### WHAT YOU ARE ASKED TO DO
Each entry must be restated exactly as it appears.

*** Opening of INPUT ***

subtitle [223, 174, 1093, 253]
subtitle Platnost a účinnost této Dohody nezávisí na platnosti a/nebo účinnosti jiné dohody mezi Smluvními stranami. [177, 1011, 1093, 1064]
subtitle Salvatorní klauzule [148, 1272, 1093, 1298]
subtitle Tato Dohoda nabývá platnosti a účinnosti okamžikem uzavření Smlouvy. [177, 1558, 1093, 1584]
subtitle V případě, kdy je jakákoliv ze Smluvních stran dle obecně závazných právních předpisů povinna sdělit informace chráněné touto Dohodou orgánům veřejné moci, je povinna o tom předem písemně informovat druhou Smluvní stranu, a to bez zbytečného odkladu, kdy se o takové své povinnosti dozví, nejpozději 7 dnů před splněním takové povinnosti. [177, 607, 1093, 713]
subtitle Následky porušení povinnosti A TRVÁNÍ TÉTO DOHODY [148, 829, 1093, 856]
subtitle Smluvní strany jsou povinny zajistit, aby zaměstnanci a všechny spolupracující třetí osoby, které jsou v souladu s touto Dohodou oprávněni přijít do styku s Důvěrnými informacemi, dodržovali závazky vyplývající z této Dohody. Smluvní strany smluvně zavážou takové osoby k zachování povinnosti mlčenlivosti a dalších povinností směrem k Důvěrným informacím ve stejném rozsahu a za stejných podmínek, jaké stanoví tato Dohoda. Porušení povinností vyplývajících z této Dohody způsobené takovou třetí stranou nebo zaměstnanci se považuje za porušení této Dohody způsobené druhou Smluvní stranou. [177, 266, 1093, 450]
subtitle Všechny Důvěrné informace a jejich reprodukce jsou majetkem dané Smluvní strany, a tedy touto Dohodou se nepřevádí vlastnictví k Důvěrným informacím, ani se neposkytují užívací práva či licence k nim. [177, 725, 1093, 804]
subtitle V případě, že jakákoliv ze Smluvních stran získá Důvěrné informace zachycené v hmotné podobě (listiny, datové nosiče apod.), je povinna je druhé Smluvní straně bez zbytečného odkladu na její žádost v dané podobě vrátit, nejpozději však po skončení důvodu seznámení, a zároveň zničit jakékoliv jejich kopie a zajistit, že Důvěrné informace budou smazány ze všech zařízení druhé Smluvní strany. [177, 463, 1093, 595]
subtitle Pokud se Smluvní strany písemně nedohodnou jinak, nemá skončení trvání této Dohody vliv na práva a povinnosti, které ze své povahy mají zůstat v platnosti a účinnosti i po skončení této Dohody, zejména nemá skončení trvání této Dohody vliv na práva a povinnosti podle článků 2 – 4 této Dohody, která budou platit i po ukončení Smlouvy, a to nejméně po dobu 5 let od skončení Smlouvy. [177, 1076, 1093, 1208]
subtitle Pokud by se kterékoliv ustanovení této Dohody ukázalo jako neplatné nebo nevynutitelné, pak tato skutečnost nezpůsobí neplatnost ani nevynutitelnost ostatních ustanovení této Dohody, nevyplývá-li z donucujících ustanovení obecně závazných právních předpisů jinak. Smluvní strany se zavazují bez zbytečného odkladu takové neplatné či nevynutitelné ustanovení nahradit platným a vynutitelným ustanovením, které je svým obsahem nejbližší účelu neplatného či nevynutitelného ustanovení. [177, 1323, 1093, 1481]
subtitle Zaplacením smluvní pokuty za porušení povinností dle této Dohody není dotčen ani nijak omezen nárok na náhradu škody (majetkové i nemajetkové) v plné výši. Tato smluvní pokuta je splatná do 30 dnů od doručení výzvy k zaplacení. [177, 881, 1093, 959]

*** Close of INPUT ***

### ANSWER TO THIS EXERCISE
subtitle [223, 174, 1093, 253]
subtitle Platnost a účinnost této Dohody nezávisí na platnosti a/nebo účinnosti jiné dohody mezi Smluvními stranami. [177, 1011, 1093, 1064]
subtitle Salvatorní klauzule [148, 1272, 1093, 1298]
subtitle Tato Dohoda nabývá platnosti a účinnosti okamžikem uzavření Smlouvy. [177, 1558, 1093, 1584]
subtitle V případě, kdy je jakákoliv ze Smluvních stran dle obecně závazných právních předpisů povinna sdělit informace chráněné touto Dohodou orgánům veřejné moci, je povinna o tom předem písemně informovat druhou Smluvní stranu, a to bez zbytečného odkladu, kdy se o takové své povinnosti dozví, nejpozději 7 dnů před splněním takové povinnosti. [177, 607, 1093, 713]
subtitle Následky porušení povinnosti A TRVÁNÍ TÉTO DOHODY [148, 829, 1093, 856]
subtitle Smluvní strany jsou povinny zajistit, aby zaměstnanci a všechny spolupracující třetí osoby, které jsou v souladu s touto Dohodou oprávněni přijít do styku s Důvěrnými informacemi, dodržovali závazky vyplývající z této Dohody. Smluvní strany smluvně zavážou takové osoby k zachování povinnosti mlčenlivosti a dalších povinností směrem k Důvěrným informacím ve stejném rozsahu a za stejných podmínek, jaké stanoví tato Dohoda. Porušení povinností vyplývajících z této Dohody způsobené takovou třetí stranou nebo zaměstnanci se považuje za porušení této Dohody způsobené druhou Smluvní stranou. [177, 266, 1093, 450]
subtitle Všechny Důvěrné informace a jejich reprodukce jsou majetkem dané Smluvní strany, a tedy touto Dohodou se nepřevádí vlastnictví k Důvěrným informacím, ani se neposkytují užívací práva či licence k nim. [177, 725, 1093, 804]
subtitle V případě, že jakákoliv ze Smluvních stran získá Důvěrné informace zachycené v hmotné podobě (listiny, datové nosiče apod.), je povinna je druhé Smluvní straně bez zbytečného odkladu na její žádost v dané podobě vrátit, nejpozději však po skončení důvodu seznámení, a zároveň zničit jakékoliv jejich kopie a zajistit, že Důvěrné informace budou smazány ze všech zařízení druhé Smluvní strany. [177, 463, 1093, 595]
subtitle Pokud se Smluvní strany písemně nedohodnou jinak, nemá skončení trvání této Dohody vliv na práva a povinnosti, které ze své povahy mají zůstat v platnosti a účinnosti i po skončení této Dohody, zejména nemá skončení trvání této Dohody vliv na práva a povinnosti podle článků 2 – 4 této Dohody, která budou platit i po ukončení Smlouvy, a to nejméně po dobu 5 let od skončení Smlouvy. [177, 1076, 1093, 1208]
subtitle Pokud by se kterékoliv ustanovení této Dohody ukázalo jako neplatné nebo nevynutitelné, pak tato skutečnost nezpůsobí neplatnost ani nevynutitelnost ostatních ustanovení této Dohody, nevyplývá-li z donucujících ustanovení obecně závazných právních předpisů jinak. Smluvní strany se zavazují bez zbytečného odkladu takové neplatné či nevynutitelné ustanovení nahradit platným a vynutitelným ustanovením, které je svým obsahem nejbližší účelu neplatného či nevynutitelného ustanovení. [177, 1323, 1093, 1481]
subtitle Zaplacením smluvní pokuty za porušení povinností dle této Dohody není dotčen ani nijak omezen nárok na náhradu škody (majetkové i nemajetkové) v plné výši. Tato smluvní pokuta je splatná do 30 dnů od doručení výzvy k zaplacení. [177, 881, 1093, 959]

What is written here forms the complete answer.